*Goal of the exercise*: Check the listing below for lines with the word "baik" and say how many there are, with nothing but the number.

*The input*:
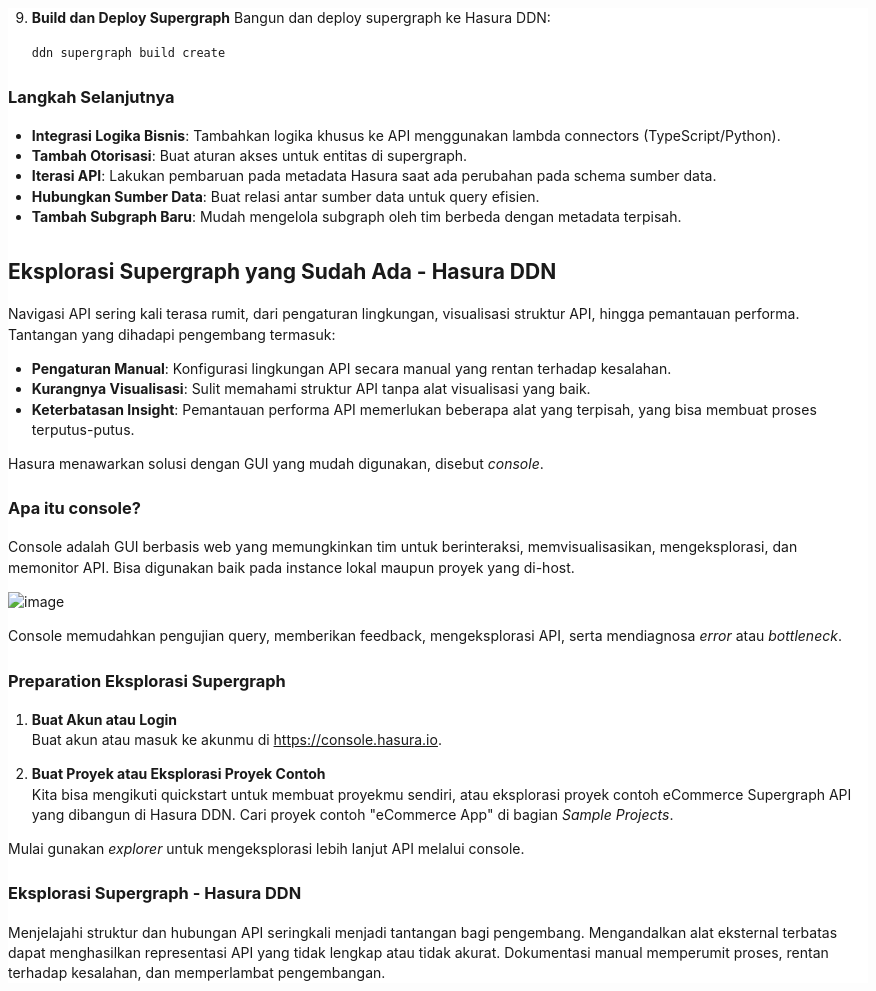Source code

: 9. **Build dan Deploy Supergraph**
   Bangun dan deploy supergraph ke Hasura DDN:
   
   ```bash
   ddn supergraph build create
   ```

### Langkah Selanjutnya  
- **Integrasi Logika Bisnis**: Tambahkan logika khusus ke API menggunakan lambda connectors (TypeScript/Python).
- **Tambah Otorisasi**: Buat aturan akses untuk entitas di supergraph.
- **Iterasi API**: Lakukan pembaruan pada metadata Hasura saat ada perubahan pada schema sumber data.
- **Hubungkan Sumber Data**: Buat relasi antar sumber data untuk query efisien.
- **Tambah Subgraph Baru**: Mudah mengelola subgraph oleh tim berbeda dengan metadata terpisah.
  
## Eksplorasi Supergraph yang Sudah Ada - Hasura DDN  

Navigasi API sering kali terasa rumit, dari pengaturan lingkungan, visualisasi struktur API, hingga pemantauan performa. Tantangan yang dihadapi pengembang termasuk:

- **Pengaturan Manual**: Konfigurasi lingkungan API secara manual yang rentan terhadap kesalahan.
- **Kurangnya Visualisasi**: Sulit memahami struktur API tanpa alat visualisasi yang baik.
- **Keterbatasan Insight**: Pemantauan performa API memerlukan beberapa alat yang terpisah, yang bisa membuat proses terputus-putus.

Hasura menawarkan solusi dengan GUI yang mudah digunakan, disebut *console*.

### Apa itu console?
Console adalah GUI berbasis web yang memungkinkan tim untuk berinteraksi, memvisualisasikan, mengeksplorasi, dan memonitor API. Bisa digunakan baik pada instance lokal maupun proyek yang di-host.

![image](https://github.com/user-attachments/assets/5a2f74b0-d109-4ee1-b633-17a14c4a8677)


Console memudahkan pengujian query, memberikan feedback, mengeksplorasi API, serta mendiagnosa *error* atau *bottleneck*.

### Preparation Eksplorasi Supergraph

1. **Buat Akun atau Login**  
   Buat akun atau masuk ke akunmu di https://console.hasura.io.

2. **Buat Proyek atau Eksplorasi Proyek Contoh**  
   Kita bisa mengikuti quickstart untuk membuat proyekmu sendiri, atau eksplorasi proyek contoh eCommerce Supergraph API yang dibangun di Hasura DDN. Cari proyek contoh "eCommerce App" di bagian *Sample Projects*.

Mulai gunakan *explorer* untuk mengeksplorasi lebih lanjut API melalui console.  
  
### Eksplorasi Supergraph - Hasura DDN  
Menjelajahi struktur dan hubungan API seringkali menjadi tantangan bagi pengembang. Mengandalkan alat eksternal terbatas dapat menghasilkan representasi API yang tidak lengkap atau tidak akurat. Dokumentasi manual memperumit proses, rentan terhadap kesalahan, dan memperlambat pengembangan.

*Response to this task*: 2